Speaking from experience
Buffett's impatience for turnarounds was already solidified by 1980. His inability to turn around Berkshire Hathaway's textile operations during the 1960s and 1970s played a big role in shaping this philosophy. Buffett bought Berkshire Hathaway for well below book value, and eventually bought another struggling textile business (Waumbec Mills) for pennies on the dollar.
Berkshire's textile operations notched several years of profitability during the 1970s. However, every "turnaround" was soon followed by another crisis. Both before and after the acquisitions, the Berkshire Hathaway textile business was in a cycle of "one step forward, two steps back," leading slowly but surely to persistent losses.
J.C. Penney -- just another turnaround candidate
Many investors were enthusiastic about J.C. Penney's most recent earnings report. The company reported a 6.2% increase in same store sales, a higher gross margin, and lower operating expenses. J.C. Penney expects a continuation of these trends throughout 2014.
To some extent, investors' excitement makes sense in light of these improving trends. However, despite the sales and margin improvements, J.C. Penney still lost $344 million before taxes on sales of $2.8 billion. That's a double-digit negative profit margin!

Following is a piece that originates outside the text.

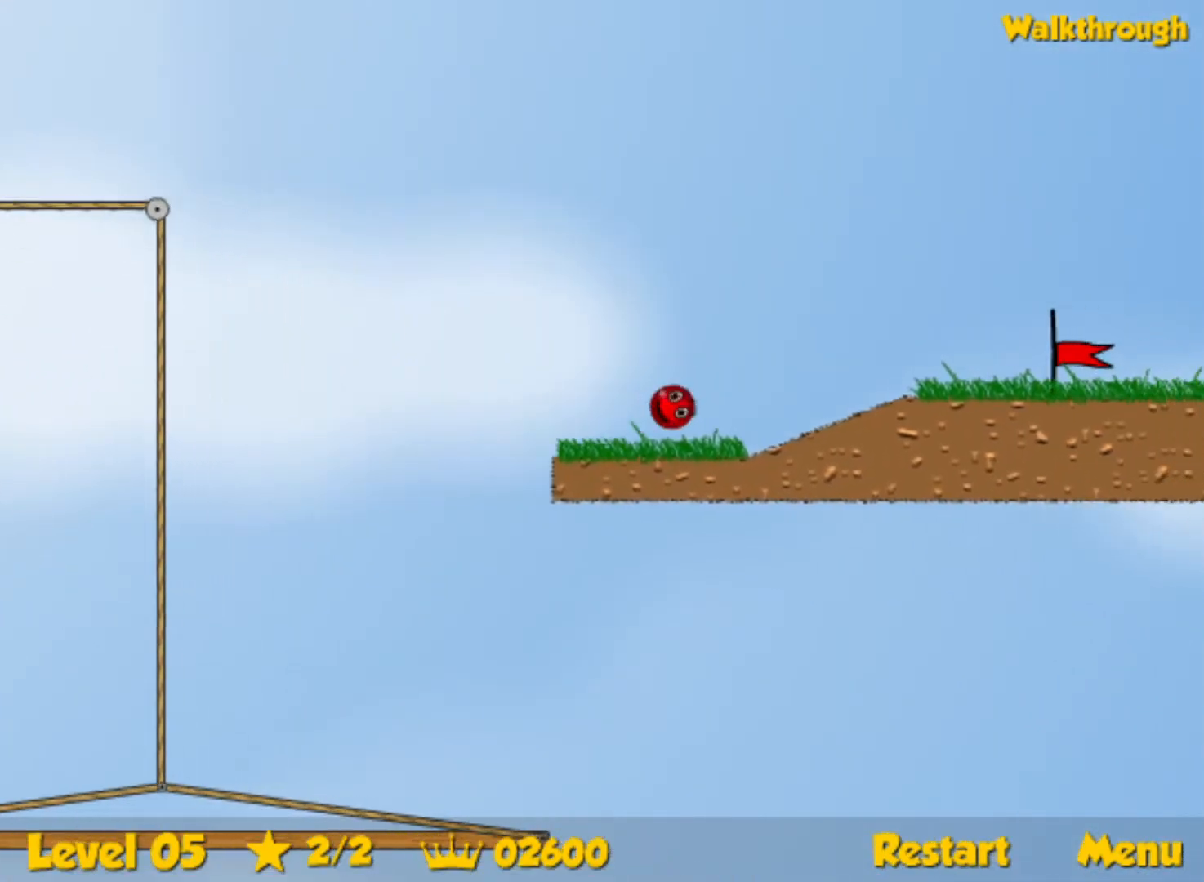
{"keys": ["right"], "events": [[167, "up", "down"], [184, "up", "up"]]}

If J.C. Penney maintains its current sales growth and margin improvement trajectories, it would take several years to return to profitability. Yet there is no guarantee that J.C. Penney can maintain this momentum. Warren Buffett learned this lesson the hard way: Berkshire Hathaway's textile business had a few promising years, but the improvements were never sustainable.

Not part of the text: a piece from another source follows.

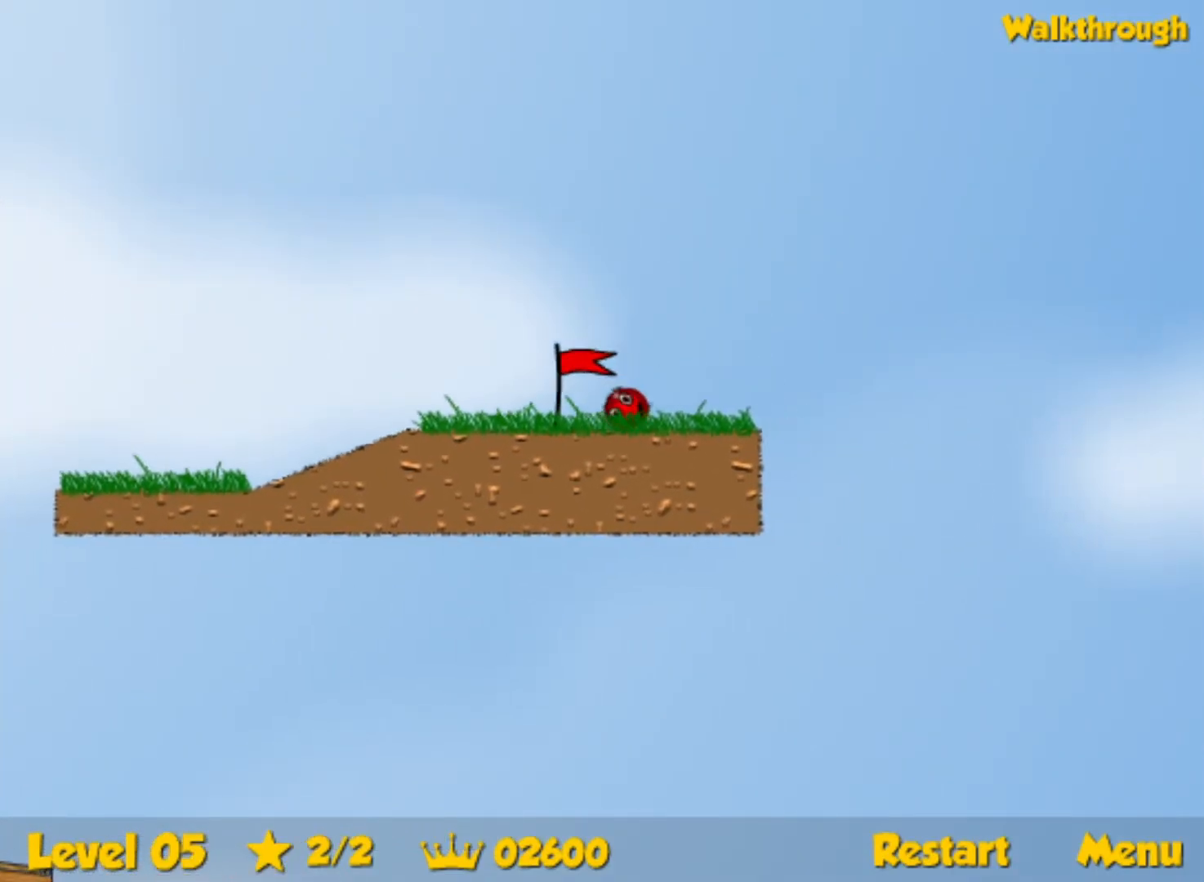
{"keys": ["right"], "events": []}
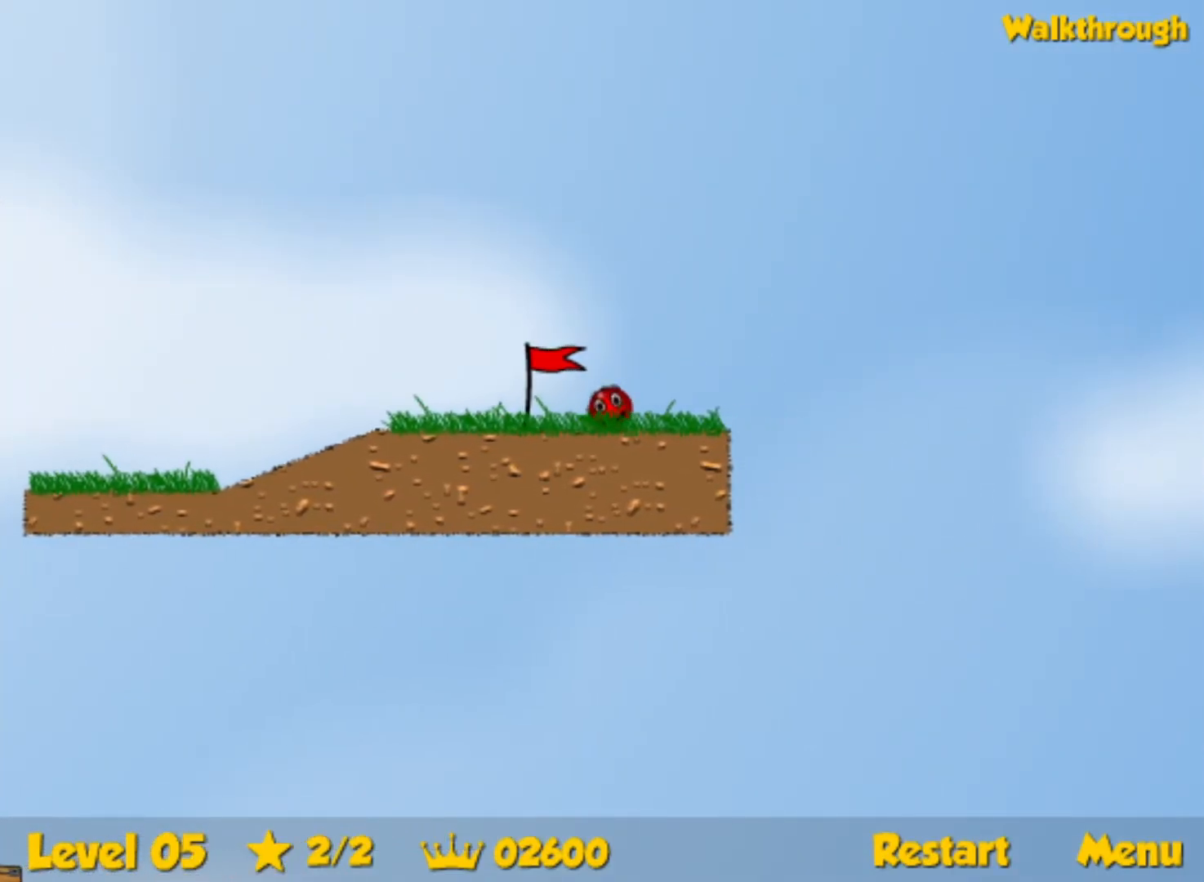
{"keys": ["right"], "events": []}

In fact, much of J.C. Penney's improvement last quarter can be attributed to its terrible performance the year before. It was simple for J.C. Penney to look good going up against such easy comparisons. However, there's little evidence that J.C. Penney is attracting new fans (as opposed to getting back some of the customers it lost), which bodes ill for its long-term prospects.
Foolish final thoughts
Warren Buffett learned the hard way that it's tough to predict whether a struggling business can be saved. (So did I.) You don't have to.
Rather than struggling to identify the turnaround candidate that's going to make you rich -- and perhaps losing a boatload of money along the way -- Warren Buffett would tell you to spend your time looking for truly great businesses. These companies can become big winners in your portfolio, without any of the risk of owning troubled businesses.